=== PROBLEM TO WORK ON ===
In the forum post about the tenant fees ban, explain why the landlord told prospective tenants that reference checks protected them as well as the landlord. Use one to three sentences.

*** TEXT BLOCK ***

Tenant Fees ban act - new laws and new problems for landlords!

#1
Hi all.

Something has come up and I am a tad worried about it, as I am not sure that I have correctly complied with the new laws.
Prior to the new legislation, I always asked the tenant to pay the small fee (only £20) for their reference checks, making it clear that I wouldn't entertain renting to them without them being fully reference checked (i.e. their choice). I would of course sell this to them by rightly saying that it not only protected me but the tenant too, since its an HMO and its a way of trying to ensure that all the tenants are more likely not to be a problem to each other. This seemed to work well and I never really had any complaints, as most reasonable people understood that it was them that needed to be checked out.

I decided to have a break with no tenants for a while as I was doing work upgrading the property so my last tenant left a couple of months before the new law came into force. I read up about the law as much as I could at the time it came in, and I thought that it was reasonably straight forward, that in future I would not be able to ask for the £20 upfront to reference check them. No problem I thought I will just ask them to get the references explaining that I was no longer able to do this on their behalf. Well that is what I thought!

I have had a situation recently, whereby someone paid a deposit and despite many requests for them to get references done and sent to me, they simply ignored me. After a month I have just been asked for the deposit back, despite it being partly for reserving a particular room that they wanted, and since having to tell other possible tenants that it had been reserved. I have since read up a little more on this because I wanted to know if I was able to make deductions for basically being messed around and having potentially losing out on other tenants who also wanted that particular room. It turns out, apart from the maximum 5 weeks deposit (mine was much less than that) the maximum holding deposit is now ONLY 1 weeks rent, in this case just £75. The deposit paid was £200, which I feel is fairly low and I only ask for it to give myself minimum protection, more of a good will gesture by the tenant to show willing and that they are serious about taking up a tenancy. Had this person come forward with satisfactory references I would have simply made it a normal deposit and as I am a resident landlord banked it, as you don't need to do the government deposit scheme in such circumstances.

*** End of TEXT BLOCK ***
*** MATERIAL PROVIDED ***

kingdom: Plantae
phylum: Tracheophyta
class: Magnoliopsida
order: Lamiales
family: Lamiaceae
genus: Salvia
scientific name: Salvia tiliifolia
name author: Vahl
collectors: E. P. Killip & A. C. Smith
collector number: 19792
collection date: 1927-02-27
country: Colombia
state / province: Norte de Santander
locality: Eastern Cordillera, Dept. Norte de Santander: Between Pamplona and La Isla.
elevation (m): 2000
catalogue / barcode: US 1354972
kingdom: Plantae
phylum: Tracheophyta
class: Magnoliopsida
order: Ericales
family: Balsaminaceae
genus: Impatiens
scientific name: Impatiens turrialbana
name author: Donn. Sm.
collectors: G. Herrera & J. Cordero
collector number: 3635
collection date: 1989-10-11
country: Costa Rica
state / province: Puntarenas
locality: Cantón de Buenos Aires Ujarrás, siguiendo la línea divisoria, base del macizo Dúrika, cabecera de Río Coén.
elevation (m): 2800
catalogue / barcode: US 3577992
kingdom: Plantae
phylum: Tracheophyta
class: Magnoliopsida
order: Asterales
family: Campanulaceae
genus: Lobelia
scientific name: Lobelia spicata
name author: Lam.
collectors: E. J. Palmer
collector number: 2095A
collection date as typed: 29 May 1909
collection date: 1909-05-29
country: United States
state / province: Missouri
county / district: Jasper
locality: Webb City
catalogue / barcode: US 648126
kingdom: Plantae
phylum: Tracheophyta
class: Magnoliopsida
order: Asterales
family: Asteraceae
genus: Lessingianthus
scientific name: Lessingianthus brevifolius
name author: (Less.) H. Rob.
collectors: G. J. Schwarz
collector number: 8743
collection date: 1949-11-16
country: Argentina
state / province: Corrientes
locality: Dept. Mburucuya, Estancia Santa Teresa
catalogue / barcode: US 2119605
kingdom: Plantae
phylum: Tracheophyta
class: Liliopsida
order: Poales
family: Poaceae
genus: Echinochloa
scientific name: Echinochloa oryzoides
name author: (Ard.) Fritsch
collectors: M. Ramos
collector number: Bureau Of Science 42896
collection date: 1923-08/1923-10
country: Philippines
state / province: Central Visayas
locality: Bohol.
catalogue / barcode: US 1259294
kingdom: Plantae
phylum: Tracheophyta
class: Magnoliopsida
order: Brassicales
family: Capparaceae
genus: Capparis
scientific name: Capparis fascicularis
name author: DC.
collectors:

*** End of MATERIAL PROVIDED ***

=== TASK RESPONSE ===
The property is an HMO, so checking every tenant makes it more likely that none of them will be a problem to the others who live there.